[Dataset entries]
━━━━━━━━━━━━━━━━━━━━

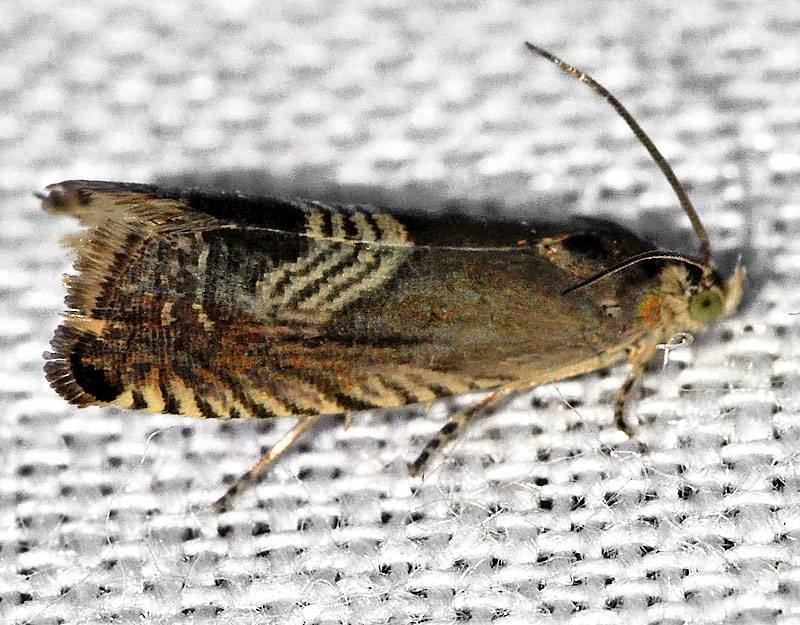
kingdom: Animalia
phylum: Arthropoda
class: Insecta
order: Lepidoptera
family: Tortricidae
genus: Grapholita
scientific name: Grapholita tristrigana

━━━━━━━━━━━━━━━━━━━━

● Task brief:
Print every line of the data above word for word, leaving out the pictures.

● The solution:
kingdom: Animalia
phylum: Arthropoda
class: Insecta
order: Lepidoptera
family: Tortricidae
genus: Grapholita
scientific name: Grapholita tristrigana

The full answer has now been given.